> **PAGE EXCERPT**:
Fake News! What is it and why is everyone talking about it?
It seems that almost anywhere you look these days there are reports about fake news. Here at the Enoch Pratt Free Library/Maryland’s State Library Resource Center, we have been working to develop tools and resources to help you debunk fake news like myths, propaganda, satire, hoaxes, and misinformation. And while it might seem impossible to find news without bias or slant, the Library is here to help!
So how can you identify fake news?
Tip #1 – Look at the author and sources
Don’t just take the story’s word for it! Look to see if other news outlets are reporting the same information. Two good sources are the Associated Press (AP) and Reuters which simply report “the facts”—news stripped down to no commentary and just the information itself. Also check an author’s bio in the “About Me” section of a website or read more about an organization in the “About Us.” Check for the ending of the website’s URL: .gov, .edu, .mil, and .org are more credible than websites that end in .com, .net, and many others. Remember you can always use the Library catalog and Research Databases and Newspapers to find more information.

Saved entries
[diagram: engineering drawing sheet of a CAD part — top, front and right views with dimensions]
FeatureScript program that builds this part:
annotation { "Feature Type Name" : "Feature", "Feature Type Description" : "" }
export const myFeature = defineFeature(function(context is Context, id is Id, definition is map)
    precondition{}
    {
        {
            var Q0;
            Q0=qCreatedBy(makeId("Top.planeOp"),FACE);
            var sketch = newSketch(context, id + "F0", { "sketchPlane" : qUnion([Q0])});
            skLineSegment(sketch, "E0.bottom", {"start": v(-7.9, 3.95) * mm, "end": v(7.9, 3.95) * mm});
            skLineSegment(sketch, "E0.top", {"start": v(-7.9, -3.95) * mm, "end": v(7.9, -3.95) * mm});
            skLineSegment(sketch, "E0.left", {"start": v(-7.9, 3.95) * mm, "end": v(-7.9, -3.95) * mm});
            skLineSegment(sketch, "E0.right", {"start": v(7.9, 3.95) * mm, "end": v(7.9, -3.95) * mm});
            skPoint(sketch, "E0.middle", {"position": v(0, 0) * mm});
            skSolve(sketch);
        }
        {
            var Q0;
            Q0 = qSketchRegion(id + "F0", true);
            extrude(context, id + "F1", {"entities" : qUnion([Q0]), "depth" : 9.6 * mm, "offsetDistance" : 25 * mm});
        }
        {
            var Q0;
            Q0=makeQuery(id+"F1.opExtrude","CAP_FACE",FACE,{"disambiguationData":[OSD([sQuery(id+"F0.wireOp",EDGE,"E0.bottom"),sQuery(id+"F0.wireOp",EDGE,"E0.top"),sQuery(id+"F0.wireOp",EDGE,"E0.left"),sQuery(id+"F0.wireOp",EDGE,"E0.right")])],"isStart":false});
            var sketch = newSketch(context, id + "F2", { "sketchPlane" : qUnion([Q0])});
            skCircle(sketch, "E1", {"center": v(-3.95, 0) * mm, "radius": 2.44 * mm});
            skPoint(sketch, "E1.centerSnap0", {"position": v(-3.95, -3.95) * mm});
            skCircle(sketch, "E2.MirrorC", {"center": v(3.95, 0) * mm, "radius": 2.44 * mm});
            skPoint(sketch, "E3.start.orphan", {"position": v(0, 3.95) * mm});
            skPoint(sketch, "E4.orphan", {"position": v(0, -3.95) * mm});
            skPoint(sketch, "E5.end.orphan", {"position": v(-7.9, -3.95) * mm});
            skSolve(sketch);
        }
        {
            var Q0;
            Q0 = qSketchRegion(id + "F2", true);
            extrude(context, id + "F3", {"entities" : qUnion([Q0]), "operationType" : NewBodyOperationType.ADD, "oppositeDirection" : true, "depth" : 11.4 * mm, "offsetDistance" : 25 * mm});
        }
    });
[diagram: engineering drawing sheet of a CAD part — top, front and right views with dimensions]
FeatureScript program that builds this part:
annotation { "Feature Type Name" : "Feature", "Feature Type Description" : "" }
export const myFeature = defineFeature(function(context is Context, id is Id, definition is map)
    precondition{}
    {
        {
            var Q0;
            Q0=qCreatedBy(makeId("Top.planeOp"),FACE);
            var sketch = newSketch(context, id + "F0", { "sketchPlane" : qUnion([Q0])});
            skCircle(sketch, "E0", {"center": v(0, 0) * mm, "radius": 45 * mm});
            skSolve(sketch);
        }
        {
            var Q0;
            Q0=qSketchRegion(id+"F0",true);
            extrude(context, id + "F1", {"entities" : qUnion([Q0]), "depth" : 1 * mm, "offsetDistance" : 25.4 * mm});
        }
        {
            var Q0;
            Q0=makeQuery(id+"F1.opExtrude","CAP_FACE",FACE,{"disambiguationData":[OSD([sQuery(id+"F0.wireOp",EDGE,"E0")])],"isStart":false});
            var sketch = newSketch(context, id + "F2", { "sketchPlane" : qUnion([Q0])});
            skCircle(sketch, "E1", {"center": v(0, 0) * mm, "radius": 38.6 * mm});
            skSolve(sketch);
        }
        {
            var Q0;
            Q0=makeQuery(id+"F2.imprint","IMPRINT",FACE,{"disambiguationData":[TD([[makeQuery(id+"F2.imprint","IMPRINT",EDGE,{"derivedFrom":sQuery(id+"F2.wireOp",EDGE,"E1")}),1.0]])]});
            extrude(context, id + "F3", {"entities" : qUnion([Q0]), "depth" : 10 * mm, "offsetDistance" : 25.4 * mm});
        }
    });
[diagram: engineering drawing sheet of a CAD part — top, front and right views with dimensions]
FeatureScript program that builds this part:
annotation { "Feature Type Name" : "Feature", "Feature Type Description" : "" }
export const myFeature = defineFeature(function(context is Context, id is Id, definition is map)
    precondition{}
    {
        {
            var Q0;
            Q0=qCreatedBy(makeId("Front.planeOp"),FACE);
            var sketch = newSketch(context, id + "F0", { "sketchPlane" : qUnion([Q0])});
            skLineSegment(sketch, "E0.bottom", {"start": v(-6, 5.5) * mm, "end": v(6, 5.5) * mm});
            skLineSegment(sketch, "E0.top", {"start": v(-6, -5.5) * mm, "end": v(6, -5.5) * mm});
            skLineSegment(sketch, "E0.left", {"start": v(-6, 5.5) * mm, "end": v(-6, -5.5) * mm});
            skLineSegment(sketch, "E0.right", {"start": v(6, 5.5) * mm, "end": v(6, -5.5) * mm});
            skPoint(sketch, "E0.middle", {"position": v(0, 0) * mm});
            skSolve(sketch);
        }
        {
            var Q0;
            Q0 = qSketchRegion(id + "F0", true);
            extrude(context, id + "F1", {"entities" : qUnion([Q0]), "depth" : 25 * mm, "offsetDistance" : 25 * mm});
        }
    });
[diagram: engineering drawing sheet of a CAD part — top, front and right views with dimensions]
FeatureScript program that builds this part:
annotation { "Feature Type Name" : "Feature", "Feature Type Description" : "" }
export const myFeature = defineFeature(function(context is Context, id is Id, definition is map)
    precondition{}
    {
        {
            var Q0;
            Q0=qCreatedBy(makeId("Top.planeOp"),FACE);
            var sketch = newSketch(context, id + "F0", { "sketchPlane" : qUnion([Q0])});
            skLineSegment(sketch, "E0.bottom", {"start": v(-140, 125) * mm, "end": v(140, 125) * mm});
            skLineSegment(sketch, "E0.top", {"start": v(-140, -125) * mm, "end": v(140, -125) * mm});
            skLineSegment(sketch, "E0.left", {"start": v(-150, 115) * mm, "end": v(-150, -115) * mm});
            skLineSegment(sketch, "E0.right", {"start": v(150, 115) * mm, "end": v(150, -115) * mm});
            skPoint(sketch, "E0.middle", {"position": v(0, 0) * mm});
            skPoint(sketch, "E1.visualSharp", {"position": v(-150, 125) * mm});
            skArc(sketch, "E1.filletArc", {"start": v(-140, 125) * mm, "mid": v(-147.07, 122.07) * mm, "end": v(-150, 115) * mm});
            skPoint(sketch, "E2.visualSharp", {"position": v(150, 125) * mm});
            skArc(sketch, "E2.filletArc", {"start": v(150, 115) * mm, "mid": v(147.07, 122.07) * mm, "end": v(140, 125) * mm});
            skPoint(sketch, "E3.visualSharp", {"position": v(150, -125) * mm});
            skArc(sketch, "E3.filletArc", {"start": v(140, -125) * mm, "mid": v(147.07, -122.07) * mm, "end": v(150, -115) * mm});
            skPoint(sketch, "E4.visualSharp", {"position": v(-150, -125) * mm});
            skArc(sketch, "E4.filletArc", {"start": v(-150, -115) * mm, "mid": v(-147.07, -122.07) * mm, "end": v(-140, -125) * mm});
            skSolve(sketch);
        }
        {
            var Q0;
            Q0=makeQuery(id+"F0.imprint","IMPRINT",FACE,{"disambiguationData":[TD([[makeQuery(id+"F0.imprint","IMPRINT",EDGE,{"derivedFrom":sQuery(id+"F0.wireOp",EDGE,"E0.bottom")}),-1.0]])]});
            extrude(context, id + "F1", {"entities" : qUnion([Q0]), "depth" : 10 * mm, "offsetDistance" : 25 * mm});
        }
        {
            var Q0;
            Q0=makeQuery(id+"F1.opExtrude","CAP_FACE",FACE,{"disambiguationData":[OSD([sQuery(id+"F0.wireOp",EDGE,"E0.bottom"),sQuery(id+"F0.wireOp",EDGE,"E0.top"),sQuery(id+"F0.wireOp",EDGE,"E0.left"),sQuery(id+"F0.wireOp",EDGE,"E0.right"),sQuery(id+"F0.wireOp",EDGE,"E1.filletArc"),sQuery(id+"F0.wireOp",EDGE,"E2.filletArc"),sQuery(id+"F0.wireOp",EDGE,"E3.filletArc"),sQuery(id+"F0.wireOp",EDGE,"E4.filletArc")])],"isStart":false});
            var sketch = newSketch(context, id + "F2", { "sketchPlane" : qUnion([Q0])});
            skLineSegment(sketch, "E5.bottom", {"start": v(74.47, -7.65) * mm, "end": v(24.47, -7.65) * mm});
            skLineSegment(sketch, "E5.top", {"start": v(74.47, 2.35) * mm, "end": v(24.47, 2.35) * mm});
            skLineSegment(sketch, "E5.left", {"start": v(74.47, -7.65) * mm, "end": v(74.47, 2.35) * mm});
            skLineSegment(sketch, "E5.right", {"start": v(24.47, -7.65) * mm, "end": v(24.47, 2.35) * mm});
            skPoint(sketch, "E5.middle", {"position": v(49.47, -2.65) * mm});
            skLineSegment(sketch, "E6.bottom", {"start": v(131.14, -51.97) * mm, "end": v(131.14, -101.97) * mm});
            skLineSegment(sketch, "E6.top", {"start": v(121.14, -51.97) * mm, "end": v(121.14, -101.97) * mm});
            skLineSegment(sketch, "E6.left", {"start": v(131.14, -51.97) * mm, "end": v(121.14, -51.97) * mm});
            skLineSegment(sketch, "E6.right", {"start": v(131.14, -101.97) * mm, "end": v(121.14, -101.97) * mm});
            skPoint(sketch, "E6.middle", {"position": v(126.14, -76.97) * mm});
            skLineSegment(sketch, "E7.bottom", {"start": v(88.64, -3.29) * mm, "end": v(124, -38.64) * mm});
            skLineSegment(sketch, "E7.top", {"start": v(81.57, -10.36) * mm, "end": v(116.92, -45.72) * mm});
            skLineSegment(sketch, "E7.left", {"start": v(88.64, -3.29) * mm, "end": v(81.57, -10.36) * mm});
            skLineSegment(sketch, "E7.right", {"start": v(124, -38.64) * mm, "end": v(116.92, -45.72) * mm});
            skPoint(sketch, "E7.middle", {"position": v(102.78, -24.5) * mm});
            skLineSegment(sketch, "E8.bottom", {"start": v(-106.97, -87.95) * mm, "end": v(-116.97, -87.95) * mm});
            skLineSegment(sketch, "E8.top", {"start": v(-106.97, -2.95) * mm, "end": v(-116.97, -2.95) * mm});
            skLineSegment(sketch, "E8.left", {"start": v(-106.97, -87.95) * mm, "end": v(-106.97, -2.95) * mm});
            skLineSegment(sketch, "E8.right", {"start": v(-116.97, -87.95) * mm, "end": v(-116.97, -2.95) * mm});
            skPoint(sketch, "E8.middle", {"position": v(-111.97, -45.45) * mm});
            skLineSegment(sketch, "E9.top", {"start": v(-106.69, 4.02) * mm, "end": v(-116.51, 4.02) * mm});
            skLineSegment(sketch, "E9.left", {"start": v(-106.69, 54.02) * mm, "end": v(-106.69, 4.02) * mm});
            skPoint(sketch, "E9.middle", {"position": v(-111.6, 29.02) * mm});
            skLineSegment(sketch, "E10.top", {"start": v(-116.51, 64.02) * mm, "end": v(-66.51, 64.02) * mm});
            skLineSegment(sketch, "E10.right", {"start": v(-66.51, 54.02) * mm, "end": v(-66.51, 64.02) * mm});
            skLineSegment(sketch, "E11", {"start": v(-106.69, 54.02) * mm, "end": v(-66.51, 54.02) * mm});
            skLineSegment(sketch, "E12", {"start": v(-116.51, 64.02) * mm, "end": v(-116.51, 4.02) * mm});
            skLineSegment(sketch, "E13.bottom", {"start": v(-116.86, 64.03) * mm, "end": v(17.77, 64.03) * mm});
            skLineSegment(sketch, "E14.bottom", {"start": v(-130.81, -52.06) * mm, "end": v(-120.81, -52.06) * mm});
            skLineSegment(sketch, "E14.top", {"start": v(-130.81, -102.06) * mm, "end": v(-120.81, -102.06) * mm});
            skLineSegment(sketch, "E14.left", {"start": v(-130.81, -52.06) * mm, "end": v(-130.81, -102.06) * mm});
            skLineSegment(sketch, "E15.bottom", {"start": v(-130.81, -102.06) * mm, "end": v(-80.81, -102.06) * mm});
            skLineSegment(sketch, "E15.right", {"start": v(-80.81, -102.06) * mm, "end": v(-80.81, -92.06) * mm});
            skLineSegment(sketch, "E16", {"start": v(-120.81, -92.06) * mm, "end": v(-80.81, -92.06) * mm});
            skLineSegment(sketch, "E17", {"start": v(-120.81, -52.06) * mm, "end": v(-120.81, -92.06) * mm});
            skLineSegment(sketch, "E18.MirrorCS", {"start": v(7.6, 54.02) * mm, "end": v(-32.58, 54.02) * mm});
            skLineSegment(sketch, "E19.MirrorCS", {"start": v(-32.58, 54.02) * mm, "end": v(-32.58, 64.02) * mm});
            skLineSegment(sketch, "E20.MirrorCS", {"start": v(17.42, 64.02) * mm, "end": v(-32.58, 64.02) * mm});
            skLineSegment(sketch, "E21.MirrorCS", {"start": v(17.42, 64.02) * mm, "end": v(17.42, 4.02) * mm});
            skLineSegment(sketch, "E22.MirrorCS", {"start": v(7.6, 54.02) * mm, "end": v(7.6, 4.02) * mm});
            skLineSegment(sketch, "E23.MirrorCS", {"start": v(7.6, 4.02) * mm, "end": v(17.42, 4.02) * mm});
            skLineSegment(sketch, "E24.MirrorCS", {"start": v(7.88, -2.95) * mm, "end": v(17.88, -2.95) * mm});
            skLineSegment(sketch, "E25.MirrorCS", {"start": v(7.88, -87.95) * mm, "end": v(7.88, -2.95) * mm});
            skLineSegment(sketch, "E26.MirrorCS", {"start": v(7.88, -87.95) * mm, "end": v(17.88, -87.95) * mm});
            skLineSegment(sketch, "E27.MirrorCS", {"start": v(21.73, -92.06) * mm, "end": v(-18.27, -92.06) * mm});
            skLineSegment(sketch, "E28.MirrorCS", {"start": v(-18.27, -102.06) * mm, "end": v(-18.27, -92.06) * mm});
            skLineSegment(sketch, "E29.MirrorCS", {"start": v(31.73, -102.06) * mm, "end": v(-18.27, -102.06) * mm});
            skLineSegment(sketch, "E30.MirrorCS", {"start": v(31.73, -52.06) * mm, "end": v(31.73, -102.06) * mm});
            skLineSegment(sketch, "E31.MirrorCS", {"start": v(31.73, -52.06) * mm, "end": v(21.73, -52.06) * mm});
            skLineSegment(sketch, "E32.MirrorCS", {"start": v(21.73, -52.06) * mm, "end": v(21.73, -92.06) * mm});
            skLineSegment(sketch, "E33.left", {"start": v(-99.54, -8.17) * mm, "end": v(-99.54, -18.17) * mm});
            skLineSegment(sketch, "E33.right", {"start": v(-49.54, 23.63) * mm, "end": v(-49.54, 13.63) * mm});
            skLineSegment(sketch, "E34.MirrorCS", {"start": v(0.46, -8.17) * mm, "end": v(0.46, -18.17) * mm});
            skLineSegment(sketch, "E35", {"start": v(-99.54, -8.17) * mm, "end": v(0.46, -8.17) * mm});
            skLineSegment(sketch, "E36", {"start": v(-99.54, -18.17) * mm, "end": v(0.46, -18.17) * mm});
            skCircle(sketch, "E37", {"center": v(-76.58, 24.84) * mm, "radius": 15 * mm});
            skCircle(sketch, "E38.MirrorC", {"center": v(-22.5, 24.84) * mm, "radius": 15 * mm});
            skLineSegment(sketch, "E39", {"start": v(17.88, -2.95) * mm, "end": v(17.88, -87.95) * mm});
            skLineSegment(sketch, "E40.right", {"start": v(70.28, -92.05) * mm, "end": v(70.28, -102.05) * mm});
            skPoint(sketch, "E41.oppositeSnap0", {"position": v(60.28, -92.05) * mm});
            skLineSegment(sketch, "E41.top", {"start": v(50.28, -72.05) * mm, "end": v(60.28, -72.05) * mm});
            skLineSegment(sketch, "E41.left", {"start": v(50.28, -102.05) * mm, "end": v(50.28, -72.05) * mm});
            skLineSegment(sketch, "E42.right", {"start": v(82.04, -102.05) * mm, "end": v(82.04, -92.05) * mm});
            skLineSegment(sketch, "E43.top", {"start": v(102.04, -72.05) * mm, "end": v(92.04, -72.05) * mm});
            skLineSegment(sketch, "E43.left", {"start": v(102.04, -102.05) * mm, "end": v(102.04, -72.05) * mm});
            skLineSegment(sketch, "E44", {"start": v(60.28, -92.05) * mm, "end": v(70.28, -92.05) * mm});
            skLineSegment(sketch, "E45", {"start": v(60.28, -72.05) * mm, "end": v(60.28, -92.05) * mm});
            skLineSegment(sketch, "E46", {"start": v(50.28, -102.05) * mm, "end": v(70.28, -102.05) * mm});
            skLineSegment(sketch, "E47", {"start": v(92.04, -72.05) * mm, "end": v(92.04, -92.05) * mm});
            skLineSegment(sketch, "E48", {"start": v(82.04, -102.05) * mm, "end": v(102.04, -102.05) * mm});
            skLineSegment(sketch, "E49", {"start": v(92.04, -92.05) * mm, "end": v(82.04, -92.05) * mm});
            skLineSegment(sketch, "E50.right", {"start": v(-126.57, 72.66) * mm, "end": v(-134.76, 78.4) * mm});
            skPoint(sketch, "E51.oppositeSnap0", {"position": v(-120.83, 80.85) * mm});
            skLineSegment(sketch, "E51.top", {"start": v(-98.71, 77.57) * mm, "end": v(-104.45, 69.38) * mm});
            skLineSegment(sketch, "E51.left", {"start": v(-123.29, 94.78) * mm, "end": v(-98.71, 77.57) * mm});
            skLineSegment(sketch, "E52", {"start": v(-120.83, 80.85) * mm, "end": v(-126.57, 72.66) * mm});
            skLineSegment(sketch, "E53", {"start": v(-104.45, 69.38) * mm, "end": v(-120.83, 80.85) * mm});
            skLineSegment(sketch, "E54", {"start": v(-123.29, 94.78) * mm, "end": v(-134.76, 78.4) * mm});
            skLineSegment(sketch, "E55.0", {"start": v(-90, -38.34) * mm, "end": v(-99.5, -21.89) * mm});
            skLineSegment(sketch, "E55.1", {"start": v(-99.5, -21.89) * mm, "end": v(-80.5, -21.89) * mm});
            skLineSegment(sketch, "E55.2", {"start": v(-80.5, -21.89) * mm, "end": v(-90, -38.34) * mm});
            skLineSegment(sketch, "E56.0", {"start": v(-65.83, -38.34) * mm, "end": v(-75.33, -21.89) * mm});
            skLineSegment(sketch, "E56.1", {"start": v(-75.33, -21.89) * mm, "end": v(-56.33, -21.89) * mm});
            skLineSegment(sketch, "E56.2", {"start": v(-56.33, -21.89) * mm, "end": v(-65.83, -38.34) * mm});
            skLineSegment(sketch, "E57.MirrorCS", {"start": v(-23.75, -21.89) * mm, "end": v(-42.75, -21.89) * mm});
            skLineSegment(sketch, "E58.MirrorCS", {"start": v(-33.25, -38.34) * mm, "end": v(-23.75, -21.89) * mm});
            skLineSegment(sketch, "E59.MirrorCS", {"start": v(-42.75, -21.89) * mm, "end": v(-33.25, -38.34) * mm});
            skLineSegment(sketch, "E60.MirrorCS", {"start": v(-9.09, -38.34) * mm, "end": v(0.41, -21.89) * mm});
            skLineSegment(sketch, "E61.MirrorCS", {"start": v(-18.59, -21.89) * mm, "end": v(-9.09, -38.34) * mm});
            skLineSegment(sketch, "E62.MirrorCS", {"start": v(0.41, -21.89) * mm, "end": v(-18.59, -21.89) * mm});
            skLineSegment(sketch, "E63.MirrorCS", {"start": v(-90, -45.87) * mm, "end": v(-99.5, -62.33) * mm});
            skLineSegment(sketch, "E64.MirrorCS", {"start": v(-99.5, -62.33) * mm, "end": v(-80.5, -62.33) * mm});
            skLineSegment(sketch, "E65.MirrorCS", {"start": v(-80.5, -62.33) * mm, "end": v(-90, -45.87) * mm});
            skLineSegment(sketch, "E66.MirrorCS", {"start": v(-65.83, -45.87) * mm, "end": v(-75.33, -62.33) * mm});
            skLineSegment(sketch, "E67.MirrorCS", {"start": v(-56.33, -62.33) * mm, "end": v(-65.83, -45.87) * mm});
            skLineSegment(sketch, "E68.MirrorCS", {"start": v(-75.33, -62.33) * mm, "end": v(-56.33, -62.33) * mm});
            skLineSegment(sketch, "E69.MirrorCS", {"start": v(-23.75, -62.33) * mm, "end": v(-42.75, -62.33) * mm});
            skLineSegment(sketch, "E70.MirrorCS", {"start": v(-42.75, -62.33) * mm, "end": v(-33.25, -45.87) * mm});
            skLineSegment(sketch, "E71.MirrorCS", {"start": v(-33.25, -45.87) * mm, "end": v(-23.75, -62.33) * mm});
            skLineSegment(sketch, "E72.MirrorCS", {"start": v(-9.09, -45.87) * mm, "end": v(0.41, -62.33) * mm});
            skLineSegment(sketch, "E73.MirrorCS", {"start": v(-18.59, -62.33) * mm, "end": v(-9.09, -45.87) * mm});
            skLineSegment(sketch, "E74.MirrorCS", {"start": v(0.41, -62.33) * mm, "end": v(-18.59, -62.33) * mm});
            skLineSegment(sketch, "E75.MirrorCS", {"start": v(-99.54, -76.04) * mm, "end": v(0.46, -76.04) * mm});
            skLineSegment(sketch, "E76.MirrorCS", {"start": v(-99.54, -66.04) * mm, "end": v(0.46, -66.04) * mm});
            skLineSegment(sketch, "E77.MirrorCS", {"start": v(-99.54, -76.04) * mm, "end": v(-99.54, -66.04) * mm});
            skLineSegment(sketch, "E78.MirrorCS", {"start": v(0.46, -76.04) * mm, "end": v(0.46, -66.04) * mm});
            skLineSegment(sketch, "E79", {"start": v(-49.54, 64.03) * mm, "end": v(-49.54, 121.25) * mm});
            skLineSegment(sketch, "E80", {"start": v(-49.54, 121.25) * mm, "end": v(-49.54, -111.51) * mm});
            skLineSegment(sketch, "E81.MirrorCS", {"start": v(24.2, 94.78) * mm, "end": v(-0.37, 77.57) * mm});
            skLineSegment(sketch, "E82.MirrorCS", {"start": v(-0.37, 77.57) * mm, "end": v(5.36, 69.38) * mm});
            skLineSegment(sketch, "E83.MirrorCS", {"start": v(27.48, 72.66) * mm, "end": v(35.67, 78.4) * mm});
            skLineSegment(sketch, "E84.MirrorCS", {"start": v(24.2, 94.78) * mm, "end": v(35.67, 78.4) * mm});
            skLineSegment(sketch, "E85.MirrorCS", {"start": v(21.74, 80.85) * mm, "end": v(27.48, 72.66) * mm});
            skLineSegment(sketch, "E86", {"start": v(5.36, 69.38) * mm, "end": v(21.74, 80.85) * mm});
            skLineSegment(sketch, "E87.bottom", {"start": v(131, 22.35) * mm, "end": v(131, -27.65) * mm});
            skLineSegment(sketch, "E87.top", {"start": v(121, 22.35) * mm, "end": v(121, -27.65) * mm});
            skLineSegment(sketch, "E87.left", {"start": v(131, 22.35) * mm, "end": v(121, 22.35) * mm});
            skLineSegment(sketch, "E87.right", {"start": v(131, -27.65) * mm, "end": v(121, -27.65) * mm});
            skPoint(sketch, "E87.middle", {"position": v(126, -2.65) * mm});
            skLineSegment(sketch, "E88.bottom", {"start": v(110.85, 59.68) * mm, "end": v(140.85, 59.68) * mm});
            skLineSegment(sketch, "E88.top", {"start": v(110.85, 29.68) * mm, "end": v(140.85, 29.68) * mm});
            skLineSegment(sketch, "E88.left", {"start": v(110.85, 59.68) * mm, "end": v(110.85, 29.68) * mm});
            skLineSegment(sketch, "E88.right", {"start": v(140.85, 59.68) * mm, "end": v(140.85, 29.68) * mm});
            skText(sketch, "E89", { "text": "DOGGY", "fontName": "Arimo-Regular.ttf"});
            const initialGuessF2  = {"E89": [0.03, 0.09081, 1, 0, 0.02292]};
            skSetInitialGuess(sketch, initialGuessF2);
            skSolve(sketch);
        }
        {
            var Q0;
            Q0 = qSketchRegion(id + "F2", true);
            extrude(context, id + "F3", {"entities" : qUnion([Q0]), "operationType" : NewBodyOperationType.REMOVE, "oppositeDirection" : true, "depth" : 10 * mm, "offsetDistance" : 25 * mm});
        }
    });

> **PROBLEM DETAILS**:
Retype the passage of the fake news article that begins at the words "So how can you" and stops after the words "find more information.".

> **FULL SOLUTION**:
So how can you identify fake news?
Tip #1 – Look at the author and sources
Don’t just take the story’s word for it! Look to see if other news outlets are reporting the same information. Two good sources are the Associated Press (AP) and Reuters which simply report “the facts”—news stripped down to no commentary and just the information itself. Also check an author’s bio in the “About Me” section of a website or read more about an organization in the “About Us.” Check for the ending of the website’s URL: .gov, .edu, .mil, and .org are more credible than websites that end in .com, .net, and many others. Remember you can always use the Library catalog and Research Databases and Newspapers to find more information.